Als ihr Blick den seinen traf, durchzuckte es sie wie ein elektrischer Schlag.

Seine Augen waren tatsächlich so leuchtend blau, wie sie sie in Erinnerung hatte. Tahsins strahlendes Lächeln nahm ihr den Atem. Sie spürte, wie sie rot anlief und blickte schnell weg. Sie lenkte sich ab, indem sie seine Kleidung musterte. Zu ihrer Überraschung trug er westliche Kleidung, was ihn ihr eigenartig fremd erscheinen ließ, weil sie ihn bisher nur in arabischen Gewändern gesehen hatte. Doch wenn Megan darüber nachdachte, ergab es Sinn, sich ortsüblich zu kleiden. Zumindest wenn man nicht zu viel Aufsehen erregen wollte. Bei dem dunkelblauen Hemd, das die Farbe seiner Augen sogar noch mehr betonte, waren die obersten Knöpfe leger geöffnet, sodass man das weiße T-Shirt sehen konnte, das er darunter trug. Der weiße Kragen stand in wundervollem Kontrast zu dem dunklen Bronzeton seiner Haut. Die braune Lederjacke, die er lässig übergeworfen hatte, kaschierte zwar seine muskulösen Oberarme, verlieh ihm jedoch einen eleganten Touch, der bestens in diese klassische Umgebung zu passen schien. Sein Outfit war eine gelungene Mischung aus jugendlichem Stil und gehobenem Standard, nicht zu protzig. Anerkennend musste sie zugeben, dass Tahsin es verstand, sich korrekt und dem Anlass angemessen zu kleiden. Dann fiel ihr ein, dass er ihr von seiner Schulzeit in Amerika und später in England berichtet hatte und dass es natürlich daher völlig normal für ihn sein musste, westliche Kleidung zu tragen. Was hatte sie gedacht? Dass er damals in traditionellen Gewändern durch das Internat in London gelaufen war? Eigenartig, dass sie niemals darüber nachgedacht hatte. In all ihren Tagträumen hatte Tahsin stets traditionelle Kleidung getragen – oder gar nichts …, wenn sie sich ausmalte, was damals hätte sein können, wenn Lauras Anruf sie nicht in die harte Realität zurückgeholt hätte. Unzählige Male hatte Megan sich gewünscht, sie und Tahsin hätten mehr Zeit gehabt.
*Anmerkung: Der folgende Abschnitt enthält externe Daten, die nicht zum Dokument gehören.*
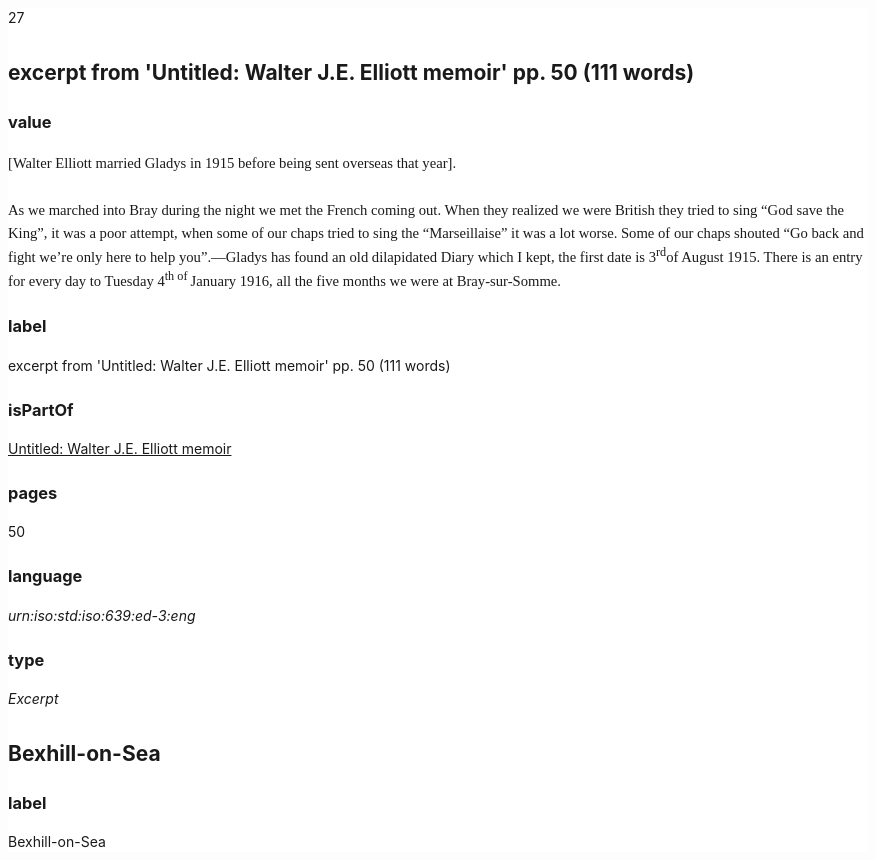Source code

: 
27

## excerpt from 'Untitled: Walter J.E. Elliott memoir' pp. 50 (111 words)

### value


<p class="MsoNormal" style="margin: 0cm 0cm 0.0001pt; font-size: medium; font-family: 'Times New Roman';"><span style="font-size: 11pt;">[Walter Elliott married Gladys in 1915 before being sent overseas that year].&nbsp;</span></p>
<p class="MsoNormal" style="margin: 0cm 0cm 0.0001pt; font-size: medium; font-family: 'Times New Roman';"><span style="font-size: 11pt;">&nbsp;</span></p>
<p class="MsoNormal" style="margin: 0cm 0cm 0.0001pt; font-size: medium; font-family: 'Times New Roman';"><span style="font-size: 11pt;">As we marched into Bray during the night we met the French coming out. When they realized we were British they tried to sing &ldquo;God save the King&rdquo;, it was a poor attempt, when some of our chaps tried to sing the &ldquo;Marseillaise&rdquo; it was a lot worse. Some of our chaps shouted &ldquo;Go back and fight we&rsquo;re only here to help you&rdquo;.&mdash;Gladys has found an old dilapidated Diary which I kept, the first date is 3<sup>rd</sup>of August 1915. There is an entry for every day to Tuesday 4<sup>th of&nbsp;</sup>January 1916, all the five months we were at Bray-sur-Somme.&nbsp;</span></p>

### label


excerpt from 'Untitled: Walter J.E. Elliott memoir' pp. 50 (111 words)

### isPartOf


[Untitled: Walter J.E. Elliott memoir](#Untitled-Walter-J.E.-Elliott-memoir)

### pages


50

### language


*urn:iso:std:iso:639:ed-3:eng*

### type


*Excerpt*

## Bexhill-on-Sea

### label


Bexhill-on-Sea

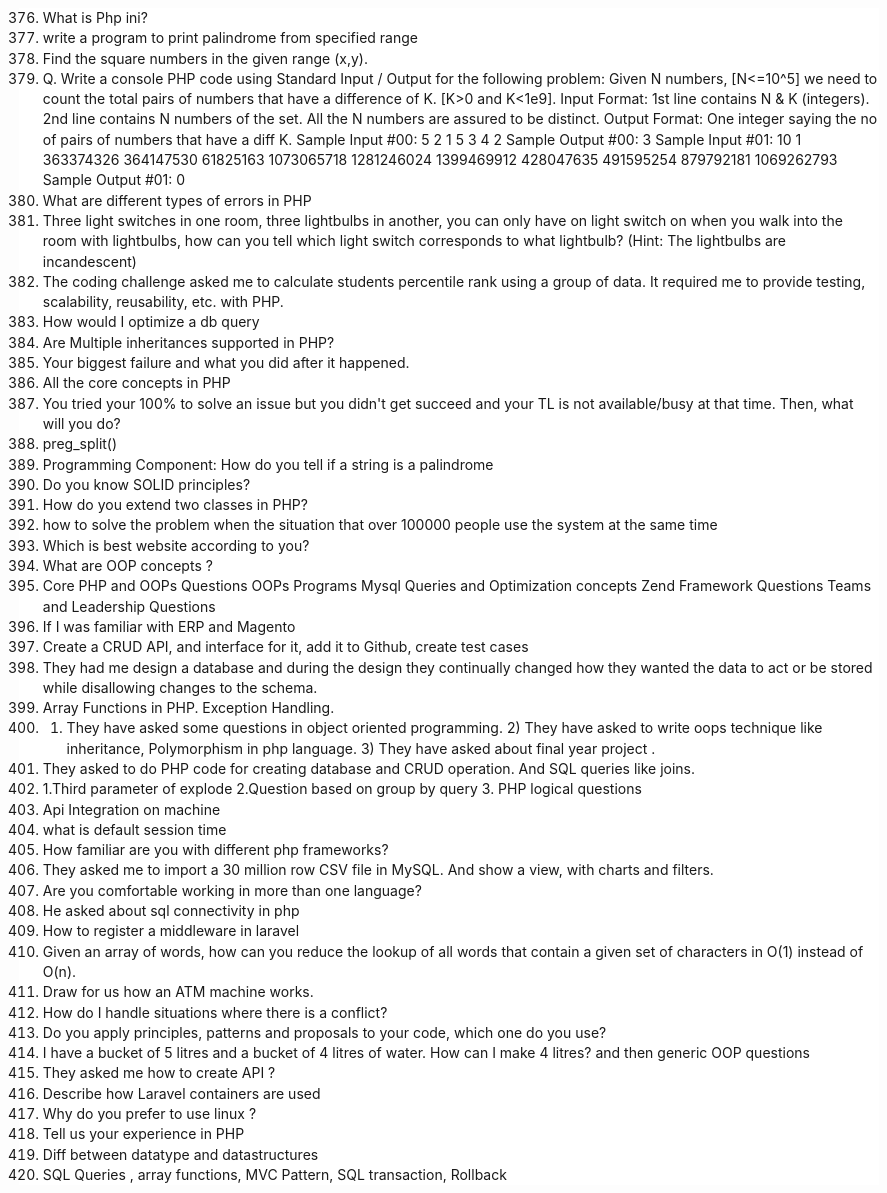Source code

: 376.  What is Php ini?
377.  write a program to print palindrome from specified range
378.  Find the square numbers in the given range (x,y).
379.  Q. Write a console PHP code using Standard Input / Output for the following problem: Given N numbers, [N&lt;=10^5] we need to count the total pairs of numbers that have a difference of K. [K&gt;0 and K&lt;1e9]. Input Format: 1st line contains N & K (integers). 2nd line contains N numbers of the set. All the N numbers are assured to be distinct. Output Format: One integer saying the no of pairs of numbers that have a diff K. Sample Input #00: 5 2 1 5 3 4 2 Sample Output #00: 3 Sample Input #01: 10 1 363374326 364147530 61825163 1073065718 1281246024 1399469912 428047635 491595254 879792181 1069262793 Sample Output #01: 0
380.  What are different types of errors in PHP
381.  Three light switches in one room, three lightbulbs in another, you can only have on light switch on when you walk into the room with lightbulbs, how can you tell which light switch corresponds to what lightbulb? (Hint: The lightbulbs are incandescent)
382.  The coding challenge asked me to calculate students percentile rank using a group of data. It required me to provide testing, scalability, reusability, etc. with PHP.
383.  How would I optimize a db query
384.  Are Multiple inheritances supported in PHP?
385.  Your biggest failure and what you did after it happened.
386.  All the core concepts in PHP
387.  You tried your 100% to solve an issue but you didn't get succeed and your TL is not available/busy at that time. Then, what will you do?
388.  preg_split()
389.  Programming Component: How do you tell if a string is a palindrome
390.  Do you know SOLID principles?
391.  How do you extend two classes in PHP?
392.  how to solve the problem when the situation that over 100000 people use the system at the same time
393.  Which is best website according to you?
394.  What are OOP concepts ?
395.  Core PHP and OOPs Questions OOPs Programs Mysql Queries and Optimization concepts Zend Framework Questions Teams and Leadership Questions
396.  If I was familiar with ERP and Magento
397.  Create a CRUD API, and interface for it, add it to Github, create test cases
398.  They had me design a database and during the design they continually changed how they wanted the data to act or be stored while disallowing changes to the schema.
399.  Array Functions in PHP. Exception Handling.
400.  1) They have asked some questions in object oriented programming. 2) They have asked to write oops technique like inheritance, Polymorphism in php language. 3) They have asked about final year project .
401.  They asked to do PHP code for creating database and CRUD operation. And SQL queries like joins.
402.  1.Third parameter of explode 2.Question based on group by query 3. PHP logical questions
403.  Api Integration on machine
404.  what is default session time
405.  How familiar are you with different php frameworks?
406.  They asked me to import a 30 million row CSV file in MySQL. And show a view, with charts and filters.
407.  Are you comfortable working in more than one language?
408.  He asked about sql connectivity in php
409.  How to register a middleware in laravel
410.  Given an array of words, how can you reduce the lookup of all words that contain a given set of characters in O(1) instead of O(n).
411.  Draw for us how an ATM machine works.
412.  How do I handle situations where there is a conflict?
413.  Do you apply principles, patterns and proposals to your code, which one do you use?
414.  I have a bucket of 5 litres and a bucket of 4 litres of water. How can I make 4 litres? and then generic OOP questions
415.  They asked me how to create API ?
416.  Describe how Laravel containers are used
417.  Why do you prefer to use linux ?
418.  Tell us your experience in PHP
419.  Diff between datatype and datastructures
420.  SQL Queries , array functions, MVC Pattern, SQL transaction, Rollback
Als Megans prüfender Blick schließlich bei Tahsins Händen endete, die er vor sich auf dem Tisch liegen hatte, erkannte Megan erstaunt an der verkrampften Haltung, dass der sonst so selbstsichere junge Scheich offenbar ebenfalls reichlich nervös war. In diesem Moment wurde der Engländerin klar, dass sie ihr Gegenüber bereits fast eine Minute lang wortlos und ziemlich unhöflich von oben bis unten musterte. Sie zwang sich, zumindest seinen Gruß zu erwidern:

„Hallo Tahsin“, presste sie hervor. Mehr Worte brachte sie im Moment nicht heraus. Auch sie wollte lächeln, doch es misslang ihr gründlich. Ihr Herz schlug rasend schnell in einer Mischung aus Glück gemischt mit ein wenig Panik – vor einigen Monaten wäre sein Besuch die Erfüllung ihres größten Traums gewesen. Nun war sie sich nicht mehr so sicher. Was wollte er von ihr? Sie besuchen? Oder zu sich einladen? Warum kam er gerade jetzt, wo es ihr einigermaßen gelungen schien, über ihn hinwegzukommen?

Wenn der junge Scheich geplant hatte, sie zu überraschen, weil er so ganz ohne jede Ankündigung aus dem Nichts hier auftauchte, musste sie gestehen: Dies war ihm definitiv gelungen!